Mal abgesehen davon, dass man hier von einer eher unheiligen Allianz zwischen der Politik und der Versicherungswirtschaft spricht, indem immer frisches Geld über Lebens- und Rentenversicherungen in die Kassen der Bundesregierung gespült werden (100 Milliarden Beitragssumme pro Jahr). Vielmehr möchte ich in diesem Artikel aufzeigen, dass die Anleihe-Käufe zwischen den Jahren 2014-2024 von niedrigster Rendite geprägt sind.
Auslauf dauert noch Jahrzehnte
Bis also der Höhepunkt (oder Tiefpunkt) der 10jährigen, festverzinslichen Papiere aufgebraucht bzw. ausgelaufen ist, dauert es noch mindestens bis 2030. Da enden die 0,5% Anleihen aus dem Jahr 2020 die in großem Stil eingekauft wurden. Auch die Jahre danach sprechen wir von Papieren die unter 2% rangieren.
Zinssenkung wahrscheinlich
Wenn nun auch wieder die Zinsen der EZB gesenkt würden, bleiben wir auf dem aktuellen Niveau oder schlimmer: spülen in den Folgejahren noch mehr dieser schlecht verzinsten Papiere in den Deckungsstock der Versicherungsgesellschaften.

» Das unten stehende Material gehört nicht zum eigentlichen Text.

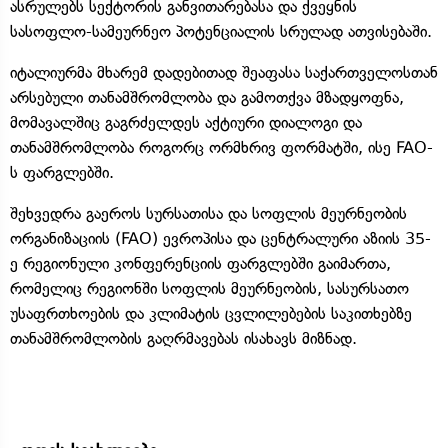
ასრულებს სექტორის განვითარებასა და ქვეყნის
სასოფლო-სამეურნეო პოტენციალის სრულად ათვისებაში.
იტალიურმა მხარემ დადებითად შეაფასა საქართველოსთან
არსებული თანამშრომლობა და გამოთქვა მზადყოფნა,
მომავალშიც გაგრძელდეს აქტიური დიალოგი და
თანამშრომლობა როგორც ორმხრივ ფორმატში, ისე FAO-
ს ფარგლებში.
შეხვედრა გაეროს სურსათისა და სოფლის მეურნეობის
ორგანიზაციის (FAO) ევროპისა და ცენტრალური აზიის 35-
ე რეგიონული კონფერენციის ფარგლებში გაიმართა,
რომელიც რეგიონში სოფლის მეურნეობის, სასურსათო
უსაფრთხოების და კლიმატის ცვლილებების საკითხებზე
თანამშრომლობის გაღრმავებას ისახავს მიზნად.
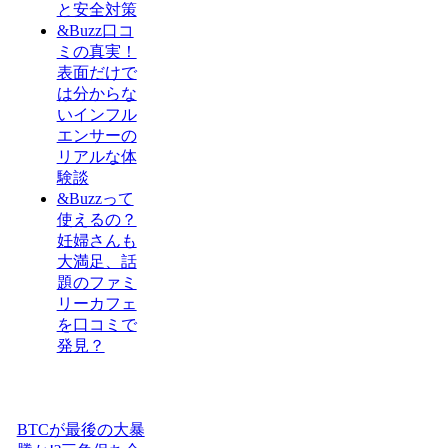
と安全対策
&Buzz口コ
ミの真実！
表面だけで
は分からな
いインフル
エンサーの
リアルな体
験談
&Buzzって
使えるの？
妊婦さんも
大満足、話
題のファミ
リーカフェ
を口コミで
発見？
BTCが最後の大暴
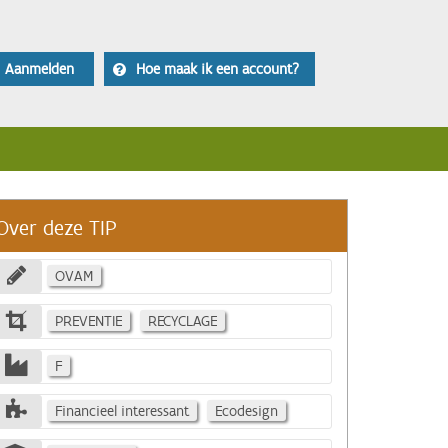
Aanmelden
Hoe maak ik een account?
Over deze TIP
OVAM
PREVENTIE
RECYCLAGE
F
Financieel interessant
Ecodesign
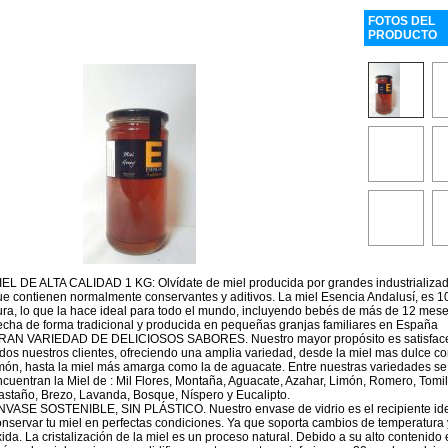
FOTOS DEL
PRODUCTO
IEL DE ALTA CALIDAD 1 KG: Olvídate de miel producida por grandes industrializad
ue contienen normalmente conservantes y aditivos. La miel Esencia Andalusí, es 
ura, lo que la hace ideal para todo el mundo, incluyendo bebés de más de 12 mese
echa de forma tradicional y producida en pequeñas granjas familiares en España
RAN VARIEDAD DE DELICIOSOS SABORES. Nuestro mayor propósito es satisface
odos nuestros clientes, ofreciendo una amplia variedad, desde la miel mas dulce c
imón, hasta la miel más amarga como la de aguacate. Entre nuestras variedades se
cuentran la Miel de : Mil Flores, Montaña, Aguacate, Azahar, Limón, Romero, Tomil
astaño, Brezo, Lavanda, Bosque, Níspero y Eucalipto.
NVASE SOSTENIBLE, SIN PLÁSTICO. Nuestro envase de vidrio es el recipiente ide
onservar tu miel en perfectas condiciones. Ya que soporta cambios de temperatura 
ida. La cristalización de la miel es un proceso natural. Debido a su alto contenido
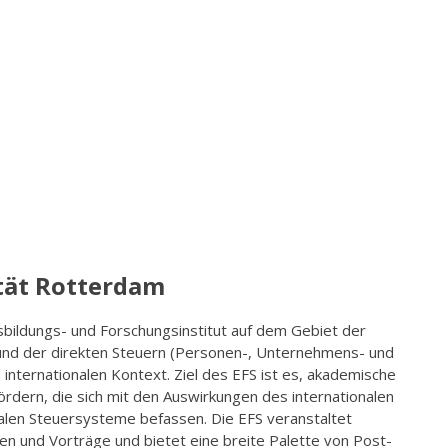
tät Rotterdam
usbildungs- und Forschungsinstitut auf dem Gebiet der
 und der direkten Steuern (Personen-, Unternehmens- und
internationalen Kontext. Ziel des EFS ist es, akademische
rdern, die sich mit den Auswirkungen des internationalen
alen Steuersysteme befassen. Die EFS veranstaltet
 und Vorträge und bietet eine breite Palette von Post-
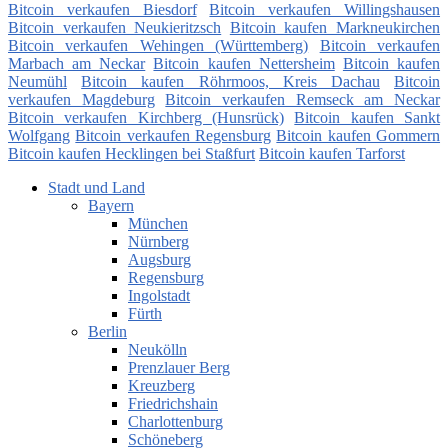
Bitcoin verkaufen Biesdorf
Bitcoin verkaufen Willingshausen
Bitcoin verkaufen Neukieritzsch
Bitcoin kaufen Markneukirchen
Bitcoin verkaufen Wehingen (Württemberg)
Bitcoin verkaufen
Marbach am Neckar
Bitcoin kaufen Nettersheim
Bitcoin kaufen
Neumühl
Bitcoin kaufen Röhrmoos, Kreis Dachau
Bitcoin
verkaufen Magdeburg
Bitcoin verkaufen Remseck am Neckar
Bitcoin verkaufen Kirchberg (Hunsrück)
Bitcoin kaufen Sankt
Wolfgang
Bitcoin verkaufen Regensburg
Bitcoin kaufen Gommern
Bitcoin kaufen Hecklingen bei Staßfurt
Bitcoin kaufen Tarforst
Stadt und Land
Bayern
München
Nürnberg
Augsburg
Regensburg
Ingolstadt
Fürth
Berlin
Neukölln
Prenzlauer Berg
Kreuzberg
Friedrichshain
Charlottenburg
Schöneberg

Diese können damit ihre Zinsversprechen noch schlechter lösen, kommen in Bedrängnis oder holen sich die Gelder anderweitig: zum Beispiel beim Kunden über die regulatorischen Spielräume (mehr zum Paragraph 163 Versicherungsvertragsgesetz (VVG) hier) oder dem Verkauf von ‚Altlasten‘ über externen Run-Off (mehr zum Thema Run-Off in diesem Artikel).
💡 FAZIT
Es braucht 10 Jahre bis eine Zinssenkung ein Niveau erreicht wie wir es bis 2020 gesehen haben. Ebenso lange dauert es, aus einem solchen Zinsniveau wieder herauszuwachsen. Verbraucher tun gut daran, den zum Teil herausposaunten Versprechen der Versicherungsunternehmen nicht allzu viel Vertrauen zu schenken und Ihre Verträge schnell zu überprüfen.